INUTILE DE DIRE que François Bayrou et ses sept ou huit millions de voix vont jouer un rôle déterminant. Lequel ? François Hollande a déclaré qu'il n'était pas question de conclure un accord de gouvernement, ni avec l'extrême gauche ou les Verts, ni avec le centre. Mais il y a à gauche, et surtout à droite, de discrets appels du pied en direction de l'UDF. Alain Juppé, par exemple, a rappelé que l'UMP est habituée à travailler avec l'UDF ; Françoise de Panafieu insiste sur l'aide que l'UDF apporte à l'UMP au conseil municipal de Paris.
Il serait toutefois étonnant que Nicolas Sarkozy accepte autre chose que quelques inflexions, peut-être sémantiques, de sa politique pour obtenir une adhésion de François Bayrou et de ses partisans. Il est plus probable encore que M. Bayrou, fort et fier de ses 18,5 %, refuse de passer avec armes et bagages à droite après avoir sollicité la gauche juste avant le premier tour. Il affirme qu'il ne se départira d'aucun des principes qui ont animé son action jusqu'à présent : ce n'est pas un langage réaliste.
Il faut considérer deux éléments importants : le premier est que les 18,5 % ne représentent pas des voix historiquement et sociologiquement centristes ; l'UDF, en tant que formation politique, ne représente sûrement pas un cinquième du total des voix. Comme M. Bayrou est passé, en trois mois, de 6 à 18,5 %, on est en droit de penser que plus de 12 % des voix se sont portées sur M. Bayrou personnellement, pas sur l'idéologie qu'il représente. D'où ces voix venaient-elles ? Forcément de la droite ou de la gauche. Et où iront-elles s'il n'y a pas de consigne de vote ? Vers leur vote naturel, à droite ou à gauche.

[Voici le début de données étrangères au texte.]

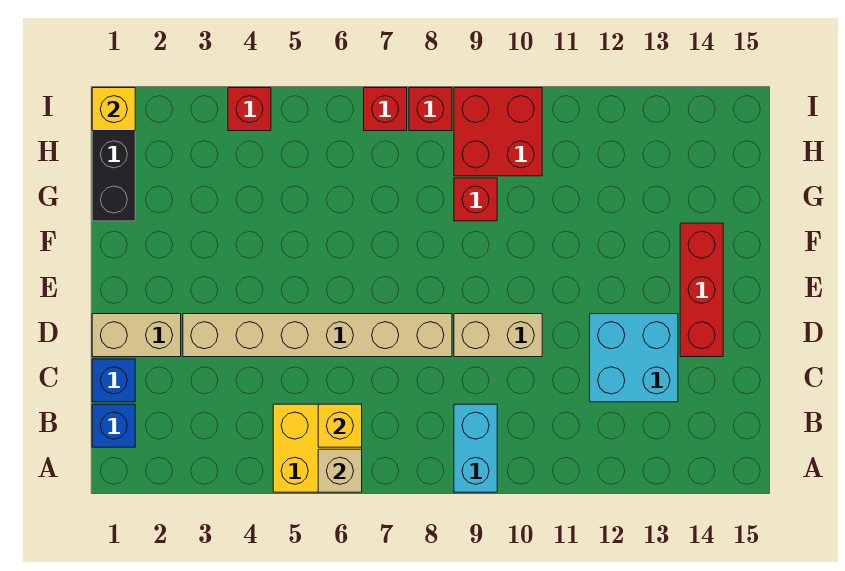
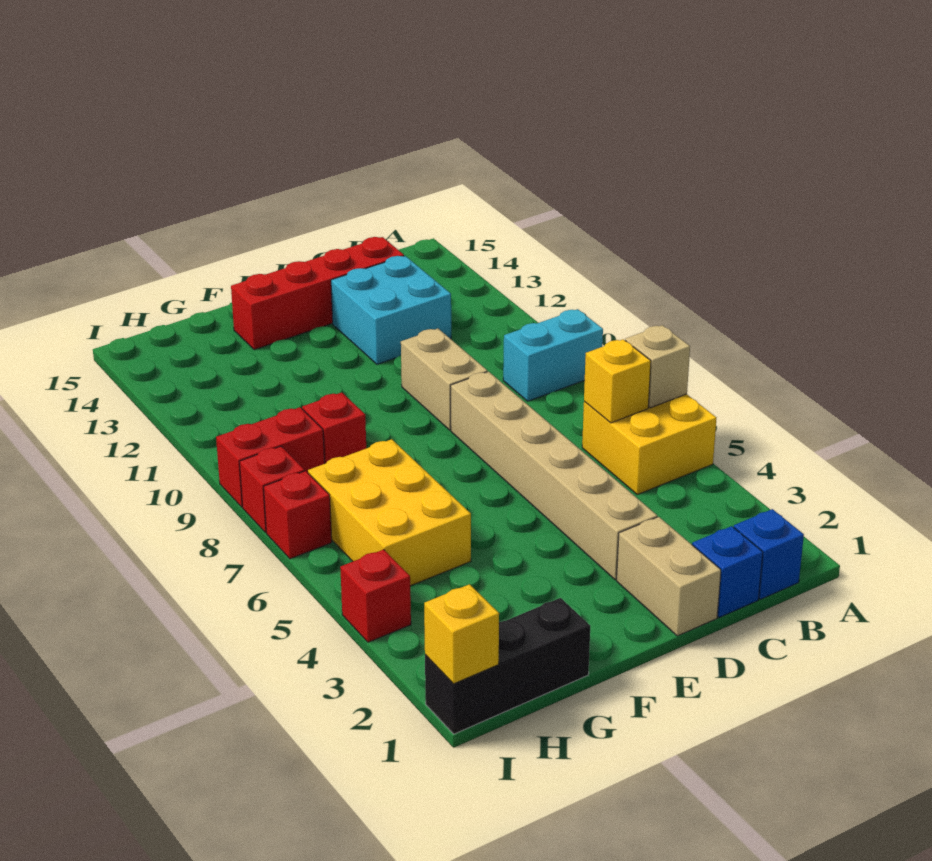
red 1x3 brick [680,223,723,357] -> red 1x4 brick [231,237,404,350]
none -> yellow 2x3 brick [308,439,471,586]
red 2x2 brick [454,88,542,176] -> red 1x2 brick [216,407,325,507]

Bien que François Bayrou ait accompli un exploit politique sans précédent, en aidant à la chute du Front national et en créant un mouvement politique entièrement nouveau, la loi d'airain du scrutin à deux tours s'impose à lui comme à tous ceux qui ne franchissent pas le seuil du premier tour. Il a annoncé qu'il allait créer un grand mouvement avec cette fraction du peuple qui a suivi son panache blanc, mais il ne peut réaliser cet objectif avant le second tour, ni même avant les élections législatives qui seront terminées en juin. Il ne faut pas confondre les genres : l'élection présidentielle est une affaire d'homme ou de femme ; la formation d'un mouvement politique dépend des législatives. En fait, le temps manque, et M. Bayrou ne peut former son parti et en éprouver la pluralité que dans cinq ans.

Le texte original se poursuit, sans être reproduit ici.